Closed dkg closed 2 years ago
I find it very useful to have that mtime. What are the specific circumstances where they get in the way?
Aside from my general preference for reproducible software, i find it pretty important to be able to compare versions of different drafts.
When comparing two copies of XML, the embedded markdown is either different or it is not different. If the only difference is in the embedded mtime, it shows up as a difference in the b64-encoded gzipped source. to determine that it's only the difference in the embedded mtime, and not, say, a difference in the metadata block at the start of the markdown, i have to either know the exact placement of the mtime in a gzip header and be able to visually identify it in b64 (a weird and very unfriendly skill!) or i have to un-b64 and decompress the embedded markdown and diff it.

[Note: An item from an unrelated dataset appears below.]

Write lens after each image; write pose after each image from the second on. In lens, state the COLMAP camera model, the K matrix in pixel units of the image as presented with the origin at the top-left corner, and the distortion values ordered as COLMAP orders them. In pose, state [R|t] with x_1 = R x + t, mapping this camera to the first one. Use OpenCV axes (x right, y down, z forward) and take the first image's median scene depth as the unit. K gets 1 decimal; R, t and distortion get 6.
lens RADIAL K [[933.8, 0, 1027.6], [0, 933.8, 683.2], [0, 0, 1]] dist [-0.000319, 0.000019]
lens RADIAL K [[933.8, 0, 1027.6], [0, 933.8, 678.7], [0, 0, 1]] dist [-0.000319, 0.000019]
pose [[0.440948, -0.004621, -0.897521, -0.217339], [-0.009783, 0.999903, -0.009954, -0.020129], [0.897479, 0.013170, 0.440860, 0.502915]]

Let me try asking the question in a different direction: where and when do you use that mtime? what is the advantage of having it? if the only thing it encodes is "now" (meaning, when kramdown-rfc
is run) then surely that information is better recorded (or not recorded, if not needed) explicitly in the xml source, not in this obscure and difficult-to-read location. If it's supposed to encode the filesystem timestamp of the original markdown file, why is that useful? if i'm working from a new git checkout, the timezone will record when i did the clone, not when the file was modified. why would that information be something someone else needs to use?
I agree that deterministic builds are highly desirable. Having the time in the generated XML is occasionally useful to find out what happened, but maybe not that useful. So I'll cherry-pick this PR and make a fix.
By avoiding setting the embedded timestamp in the gzip-encoded markdown source, we avoid a variation based on time of build.